**PROBLEM:** Rewrite the records below, renaming every "Which has a higher value" to "Which is greater" and leaving all else unchanged.

(Stored data)

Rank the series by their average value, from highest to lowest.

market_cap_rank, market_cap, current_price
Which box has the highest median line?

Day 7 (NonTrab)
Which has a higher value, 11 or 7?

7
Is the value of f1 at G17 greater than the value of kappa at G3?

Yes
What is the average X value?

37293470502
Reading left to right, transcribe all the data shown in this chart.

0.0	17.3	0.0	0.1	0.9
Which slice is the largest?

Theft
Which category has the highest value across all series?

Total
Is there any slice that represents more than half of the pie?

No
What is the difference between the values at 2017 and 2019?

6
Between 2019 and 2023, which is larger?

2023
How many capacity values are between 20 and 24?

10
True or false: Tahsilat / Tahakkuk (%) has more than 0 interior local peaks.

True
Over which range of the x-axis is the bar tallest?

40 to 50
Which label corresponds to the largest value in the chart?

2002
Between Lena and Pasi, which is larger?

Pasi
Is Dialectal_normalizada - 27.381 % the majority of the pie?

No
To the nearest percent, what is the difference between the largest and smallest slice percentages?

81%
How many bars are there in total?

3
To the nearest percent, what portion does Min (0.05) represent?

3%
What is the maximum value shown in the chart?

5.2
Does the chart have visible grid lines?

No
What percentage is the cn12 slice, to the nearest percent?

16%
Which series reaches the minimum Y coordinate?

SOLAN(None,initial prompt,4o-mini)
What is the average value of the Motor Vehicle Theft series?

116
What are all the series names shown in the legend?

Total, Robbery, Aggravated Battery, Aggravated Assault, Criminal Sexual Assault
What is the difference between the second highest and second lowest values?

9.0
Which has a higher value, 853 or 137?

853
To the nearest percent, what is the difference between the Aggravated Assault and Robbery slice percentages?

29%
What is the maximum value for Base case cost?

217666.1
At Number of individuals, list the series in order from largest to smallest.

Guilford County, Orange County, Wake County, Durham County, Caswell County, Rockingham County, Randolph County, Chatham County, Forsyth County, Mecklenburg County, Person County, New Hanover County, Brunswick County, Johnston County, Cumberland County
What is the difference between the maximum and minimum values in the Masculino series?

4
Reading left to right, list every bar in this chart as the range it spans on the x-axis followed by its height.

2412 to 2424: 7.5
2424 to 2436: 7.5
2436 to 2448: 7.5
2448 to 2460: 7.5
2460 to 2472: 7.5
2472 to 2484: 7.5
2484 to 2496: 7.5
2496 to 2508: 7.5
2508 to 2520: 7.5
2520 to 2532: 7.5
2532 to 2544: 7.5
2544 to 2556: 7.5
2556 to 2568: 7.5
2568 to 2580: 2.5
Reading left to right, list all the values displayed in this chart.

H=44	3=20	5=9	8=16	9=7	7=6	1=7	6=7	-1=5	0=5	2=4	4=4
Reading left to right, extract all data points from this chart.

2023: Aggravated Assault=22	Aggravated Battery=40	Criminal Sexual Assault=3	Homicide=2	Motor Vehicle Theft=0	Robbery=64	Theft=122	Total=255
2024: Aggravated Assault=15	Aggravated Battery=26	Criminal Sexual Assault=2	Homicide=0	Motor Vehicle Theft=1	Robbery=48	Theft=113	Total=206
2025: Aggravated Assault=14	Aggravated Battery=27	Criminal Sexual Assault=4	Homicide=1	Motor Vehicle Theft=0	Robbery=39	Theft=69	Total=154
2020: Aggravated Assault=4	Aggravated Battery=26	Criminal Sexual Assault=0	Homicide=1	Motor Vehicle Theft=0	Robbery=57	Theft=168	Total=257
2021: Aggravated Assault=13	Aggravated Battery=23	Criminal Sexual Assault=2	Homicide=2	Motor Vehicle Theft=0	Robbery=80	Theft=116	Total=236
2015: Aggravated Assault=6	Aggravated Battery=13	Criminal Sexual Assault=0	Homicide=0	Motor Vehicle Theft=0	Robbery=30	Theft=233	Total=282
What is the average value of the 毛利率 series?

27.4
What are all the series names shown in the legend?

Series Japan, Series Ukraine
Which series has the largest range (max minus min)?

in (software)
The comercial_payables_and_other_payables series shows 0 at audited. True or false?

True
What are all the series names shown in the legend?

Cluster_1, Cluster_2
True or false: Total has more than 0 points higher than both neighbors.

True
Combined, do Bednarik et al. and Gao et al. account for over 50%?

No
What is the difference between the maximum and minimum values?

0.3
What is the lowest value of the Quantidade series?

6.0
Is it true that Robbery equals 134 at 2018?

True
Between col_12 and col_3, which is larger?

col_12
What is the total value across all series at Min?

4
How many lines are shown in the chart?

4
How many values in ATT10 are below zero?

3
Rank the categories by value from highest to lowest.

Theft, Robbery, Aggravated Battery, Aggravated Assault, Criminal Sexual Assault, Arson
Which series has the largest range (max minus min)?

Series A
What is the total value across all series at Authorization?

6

**REPLY:**
Rank the series by their average value, from highest to lowest.

market_cap_rank, market_cap, current_price
Which box has the highest median line?

Day 7 (NonTrab)
Which is greater, 11 or 7?

7
Is the value of f1 at G17 greater than the value of kappa at G3?

Yes
What is the average X value?

37293470502
Reading left to right, transcribe all the data shown in this chart.

0.0	17.3	0.0	0.1	0.9
Which slice is the largest?

Theft
Which category has the highest value across all series?

Total
Is there any slice that represents more than half of the pie?

No
What is the difference between the values at 2017 and 2019?

6
Between 2019 and 2023, which is larger?

2023
How many capacity values are between 20 and 24?

10
True or false: Tahsilat / Tahakkuk (%) has more than 0 interior local peaks.

True
Over which range of the x-axis is the bar tallest?

40 to 50
Which label corresponds to the largest value in the chart?

2002
Between Lena and Pasi, which is larger?

Pasi
Is Dialectal_normalizada - 27.381 % the majority of the pie?

No
To the nearest percent, what is the difference between the largest and smallest slice percentages?

81%
How many bars are there in total?

3
To the nearest percent, what portion does Min (0.05) represent?

3%
What is the maximum value shown in the chart?

5.2
Does the chart have visible grid lines?

No
What percentage is the cn12 slice, to the nearest percent?

16%
Which series reaches the minimum Y coordinate?

SOLAN(None,initial prompt,4o-mini)
What is the average value of the Motor Vehicle Theft series?

116
What are all the series names shown in the legend?

Total, Robbery, Aggravated Battery, Aggravated Assault, Criminal Sexual Assault
What is the difference between the second highest and second lowest values?

9.0
Which is greater, 853 or 137?

853
To the nearest percent, what is the difference between the Aggravated Assault and Robbery slice percentages?

29%
What is the maximum value for Base case cost?

217666.1
At Number of individuals, list the series in order from largest to smallest.

Guilford County, Orange County, Wake County, Durham County, Caswell County, Rockingham County, Randolph County, Chatham County, Forsyth County, Mecklenburg County, Person County, New Hanover County, Brunswick County, Johnston County, Cumberland County
What is the difference between the maximum and minimum values in the Masculino series?

4
Reading left to right, list every bar in this chart as the range it spans on the x-axis followed by its height.

2412 to 2424: 7.5
2424 to 2436: 7.5
2436 to 2448: 7.5
2448 to 2460: 7.5
2460 to 2472: 7.5
2472 to 2484: 7.5
2484 to 2496: 7.5
2496 to 2508: 7.5
2508 to 2520: 7.5
2520 to 2532: 7.5
2532 to 2544: 7.5
2544 to 2556: 7.5
2556 to 2568: 7.5
2568 to 2580: 2.5
Reading left to right, list all the values displayed in this chart.

H=44	3=20	5=9	8=16	9=7	7=6	1=7	6=7	-1=5	0=5	2=4	4=4
Reading left to right, extract all data points from this chart.

2023: Aggravated Assault=22	Aggravated Battery=40	Criminal Sexual Assault=3	Homicide=2	Motor Vehicle Theft=0	Robbery=64	Theft=122	Total=255
2024: Aggravated Assault=15	Aggravated Battery=26	Criminal Sexual Assault=2	Homicide=0	Motor Vehicle Theft=1	Robbery=48	Theft=113	Total=206
2025: Aggravated Assault=14	Aggravated Battery=27	Criminal Sexual Assault=4	Homicide=1	Motor Vehicle Theft=0	Robbery=39	Theft=69	Total=154
2020: Aggravated Assault=4	Aggravated Battery=26	Criminal Sexual Assault=0	Homicide=1	Motor Vehicle Theft=0	Robbery=57	Theft=168	Total=257
2021: Aggravated Assault=13	Aggravated Battery=23	Criminal Sexual Assault=2	Homicide=2	Motor Vehicle Theft=0	Robbery=80	Theft=116	Total=236
2015: Aggravated Assault=6	Aggravated Battery=13	Criminal Sexual Assault=0	Homicide=0	Motor Vehicle Theft=0	Robbery=30	Theft=233	Total=282
What is the average value of the 毛利率 series?

27.4
What are all the series names shown in the legend?

Series Japan, Series Ukraine
Which series has the largest range (max minus min)?

in (software)
The comercial_payables_and_other_payables series shows 0 at audited. True or false?

True
What are all the series names shown in the legend?

Cluster_1, Cluster_2
True or false: Total has more than 0 points higher than both neighbors.

True
Combined, do Bednarik et al. and Gao et al. account for over 50%?

No
What is the difference between the maximum and minimum values?

0.3
What is the lowest value of the Quantidade series?

6.0
Is it true that Robbery equals 134 at 2018?

True
Between col_12 and col_3, which is larger?

col_12
What is the total value across all series at Min?

4
How many lines are shown in the chart?

4
How many values in ATT10 are below zero?

3
Rank the categories by value from highest to lowest.

Theft, Robbery, Aggravated Battery, Aggravated Assault, Criminal Sexual Assault, Arson
Which series has the largest range (max minus min)?

Series A
What is the total value across all series at Authorization?

6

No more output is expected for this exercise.